This is the mail archive of the
newlib@sources.redhat.com
mailing list for the newlib project.
Re: compiling new-lib
Jens-Christian Lache wrote:
>
> Am Die, 28 Nov 2000 schrieben Sie:
> > Jens-Christian Lache wrote:
> > >
> > > Does anybody know if the files from new-lib get compiled
> > > with optimization -O2 turned on by default?
> > >
> > > If I do a doublexdouble - multiplikation (64x64) on a ARM7TDMI proc,
> > > I get times of 1160 Clock-Ticks per multiplikation.
> > >
> > > Jens-Christian
> > >
> > > --
> > >
> > > Jens-Christian Lache
> > > Technische Universitaet Hamburg-Harburg
> > > www.tu-harburg.de/~sejl1601
> > > Mail:
> > > lache@tu-harburg.de
> > > lache@ngi.de
> > > Tel.:
> > > +0491759610756
> >
> > The default target flags are "-g -O2". This does not affect multiplication, however.
> > Code for the multiplication of doubles is part of the compiler.
> >
> > What options did you specify when compiling? If your chip supports floating point, you
> > want to specify the -mhard-float option when you compile and link. Linking via gcc allows
> > you to specify this option so that the correct newlib library is linked in.
> >
> > You should also note that the default newlib math library uses integer math. If
> > you want newlib to use floating-point algorithms, then configure with --enable-newlib-hw-fp.
> >
> > -- Jeff Johnston
> --
>
> Hello! I don't have a floating point unit. What I have is a 32x8 Multiplier
> using the booth algor.
>
> I have benchmarked 32x32 multiplikation before. The results were:
> 1.) no loop
> (two Timer-Ticks correspond to one nop)
> nb Timer-Ticks
> of
> mult
> 0 4 (Measure overhead)
> 1 24
> 3 47
> 6 87
> 16 242
> 20 304
> 256 3965
> 512 7929
> 1024 15868
> each mult consists of
> ldr r1, [fp, #-448]
> ldr r3, [fp, #-88]
> mla r9, r3, r1, r9
> => 15.5 Timer-Ticks/ (sum+=c[i]*samples[i])
> 2.) loop
> If I put it in a loop, the assemble code is much larger:
> .L15:
> mov r3, r5, asl #2
> ldr r1, [ip, r3]
> add r5, r5, #1
> ldr r2, [r0, r3]
> cmp r5, #79
> mla r7, r2, r1, r7
> ble .L15
> nb of Timer-Ticks
> mult
> 0 4
> 1 26
> 8 204
> 80 2040
> 300 7648
> 600 15297
> 800 20397
> 1024 26109
> => 25.5 Timer-Ticks/loop
>
> These results look quite allright to me. If I have double instead of int
> variables inside my loop, the results look like:
> 0 26
> 1 2319
> 2 5034
> 4 10413
> 8 21048
> 16 41986
> 32 83948 (with overhead bit set in TC_SR)
>
> These values look so strange to me. Shouldn't a 64x64 multi
> have the size of four 32x32 mult? Or is this normal?
>
No, the compiler uses IEEE floating point format for double. IEEE floating point
supports a wide range of numbers including Infinity and NaNs (Not a Number).

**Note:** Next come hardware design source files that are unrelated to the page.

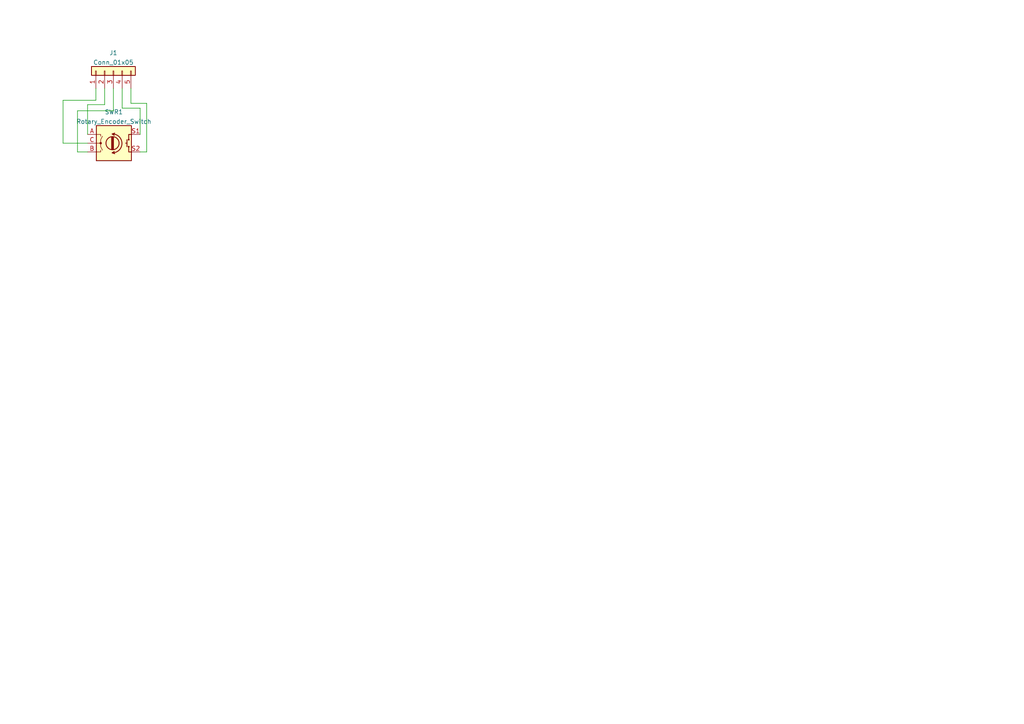
<source format=kicad_sch>
(kicad_sch (version 20211123) (generator eeschema)

  (uuid eaef1172-3351-417c-bfc4-74a598f141cb)

  (paper "A4")

  


  (wire (pts (xy 37.973 25.654) (xy 37.973 29.972))
    (stroke (width 0) (type default) (color 0 0 0 0))
    (uuid 03e0c374-938c-48ac-9ac2-0b0e4c567b16)
  )
  (wire (pts (xy 32.893 32.131) (xy 32.893 25.654))
    (stroke (width 0) (type default) (color 0 0 0 0))
    (uuid 235db569-6846-412f-8bd1-334cd8744683)
  )
  (wire (pts (xy 42.545 29.972) (xy 42.545 44.069))
    (stroke (width 0) (type default) (color 0 0 0 0))
    (uuid 247ea6b8-ad43-4b00-ae09-28d5266a16d4)
  )
  (wire (pts (xy 18.288 29.083) (xy 18.288 41.529))
    (stroke (width 0) (type default) (color 0 0 0 0))
    (uuid 353848c7-1cf1-469c-9bd9-80100786d4b1)
  )
  (wire (pts (xy 22.479 32.131) (xy 32.893 32.131))
    (stroke (width 0) (type default) (color 0 0 0 0))
    (uuid 47210f43-4ebf-443e-b5a8-f89a8fd731b7)
  )
  (wire (pts (xy 18.288 41.529) (xy 25.4 41.529))
    (stroke (width 0) (type default) (color 0 0 0 0))
    (uuid 49161833-6184-4c50-a389-d9801ba17991)
  )
  (wire (pts (xy 40.64 31.369) (xy 35.433 31.369))
    (stroke (width 0) (type default) (color 0 0 0 0))
    (uuid 5ddfe1b9-858f-46a5-a195-5981beddafee)
  )
  (wire (pts (xy 22.479 44.069) (xy 22.479 32.131))
    (stroke (width 0) (type default) (color 0 0 0 0))
    (uuid 5e04ef60-5c6b-4e8d-8dbb-4306b6d1190e)
  )
  (wire (pts (xy 40.64 38.989) (xy 40.64 31.369))
    (stroke (width 0) (type default) (color 0 0 0 0))
    (uuid 7e80aaac-98d9-445a-950e-66076318244d)
  )
  (wire (pts (xy 25.4 38.989) (xy 25.4 30.353))
    (stroke (width 0) (type default) (color 0 0 0 0))
    (uuid 7eaebf4f-75c6-430b-a5eb-94f17a452ddd)
  )
  (wire (pts (xy 42.545 44.069) (xy 40.64 44.069))
    (stroke (width 0) (type default) (color 0 0 0 0))
    (uuid 807afd4c-248e-40e5-8d21-6627e8b704ec)
  )
  (wire (pts (xy 25.4 44.069) (xy 22.479 44.069))
    (stroke (width 0) (type default) (color 0 0 0 0))
    (uuid c59f32d6-66e5-42e1-8453-a567ade3c404)
  )
  (wire (pts (xy 30.353 30.353) (xy 30.353 25.654))
    (stroke (width 0) (type default) (color 0 0 0 0))
    (uuid c659eaba-3c68-4d5f-9962-1b1789d01e54)
  )
  (wire (pts (xy 37.973 29.972) (xy 42.545 29.972))
    (stroke (width 0) (type default) (color 0 0 0 0))
    (uuid cfce927e-3248-4d81-8247-6fe1704275b0)
  )
  (wire (pts (xy 35.433 31.369) (xy 35.433 25.654))
    (stroke (width 0) (type default) (color 0 0 0 0))
    (uuid e4cc01ac-d0b6-4480-b435-f3dc5b78e0d0)
  )
  (wire (pts (xy 27.813 25.654) (xy 27.813 29.083))
    (stroke (width 0) (type default) (color 0 0 0 0))
    (uuid e72e8268-04dd-42a0-abca-41e4e8afe870)
  )
  (wire (pts (xy 27.813 29.083) (xy 18.288 29.083))
    (stroke (width 0) (type default) (color 0 0 0 0))
    (uuid f4d142c6-cc91-4ecd-b2ca-a75a4b9f99df)
  )
  (wire (pts (xy 25.4 30.353) (xy 30.353 30.353))
    (stroke (width 0) (type default) (color 0 0 0 0))
    (uuid ffa42339-f113-49db-878f-7a0a8f4a424a)
  )

  (symbol (lib_id "keyboard:Rotary_Encoder_Switch") (at 33.02 41.529 0) (unit 1)
    (in_bom yes) (on_board yes) (fields_autoplaced)
    (uuid bc204c79-0619-4b16-889d-335bfdd71ce0)
    (property "Reference" "SWR1" (id 0) (at 33.02 32.4825 0))
    (property "Value" "Rotary_Encoder_Switch" (id 1) (at 33.02 35.2576 0))
    (property "Footprint" "keyboard:RotaryEncoder_Alps_EC11E-Switch_Vertical_H20mm" (id 2) (at 41.91 50.165 0)
      (effects (font (size 1.27 1.27)) hide)
    )
    (property "Datasheet" "" (id 3) (at 33.02 34.925 0)
      (effects (font (size 1.27 1.27)) hide)
    )
    (pin "A" (uuid 4f3dc5bc-04e8-4dcc-91dd-8782e84f321d))
    (pin "B" (uuid 3273ec61-4a33-41c2-82bf-cde7c8587c1b))
    (pin "C" (uuid c2211bf7-6ed0-4800-9f21-d6a078bedba2))
    (pin "S1" (uuid 62cbcc21-2cec-41ab-be06-499e1a78d7e7))
    (pin "S2" (uuid 009b0d62-e9ea-4825-9fdf-befd291c76ce))
  )

  (symbol (lib_id "Connector_Generic:Conn_01x05") (at 32.893 20.574 90) (unit 1)
    (in_bom yes) (on_board yes) (fields_autoplaced)
    (uuid d5e4519a-6c2a-4312-baa7-395373ccf3bd)
    (property "Reference" "J1" (id 0) (at 32.893 15.3375 90))
    (property "Value" "Conn_01x05" (id 1) (at 32.893 18.1126 90))
    (property "Footprint" "keyboard:PinHeader_1x05_P2.54mm_Vertical" (id 2) (at 32.893 20.574 0)
      (effects (font (size 1.27 1.27)) hide)
    )
    (property "Datasheet" "~" (id 3) (at 32.893 20.574 0)
      (effects (font (size 1.27 1.27)) hide)
    )
    (pin "1" (uuid 80974d09-14d4-49e4-885a-2070ecdadbdc))
    (pin "2" (uuid 9ce7d010-913b-4e34-8311-b9fad075fcaf))
    (pin "3" (uuid 3398ffa0-8151-4ab9-9a1e-05a8f3e68625))
    (pin "4" (uuid b2a6f153-6152-4b4a-a95b-ba79228f774c))
    (pin "5" (uuid 866c2804-79f0-42ad-b60b-35330f41683f))
  )

  (sheet_instances
    (path "/" (page "1"))
  )

  (symbol_instances
    (path "/d5e4519a-6c2a-4312-baa7-395373ccf3bd"
      (reference "J1") (unit 1) (value "Conn_01x05") (footprint "keyboard:PinHeader_1x05_P2.54mm_Vertical")
    )
    (path "/bc204c79-0619-4b16-889d-335bfdd71ce0"
      (reference "SWR1") (unit 1) (value "Rotary_Encoder_Switch") (footprint "keyboard:RotaryEncoder_Alps_EC11E-Switch_Vertical_H20mm")
    )
  )
)

</source>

Performing multiplication of two IEEE floating point numbers is not a trivial
operation and on a platform that does not have floating-point hardware instructions
it becomes a relatively expensive operation to simulate.
If performance is crucial to your application then you will have to switch to
use fixed-point math. Fixed point math represents fractional values using
integers and uses integral operations. A multiply of two fixed-point values
uses an integer multiply and a shift. You should be able to find ample information on the net
regarding fixed-point math. The following is just one of many tutorials on the subject.
http://www.wwnet.net/~stevelim/fixed.html
If you have any other performance questions regarding the compiled code,
then I suggest you post your questions to the gcc project mailing list.
-- Jeff J.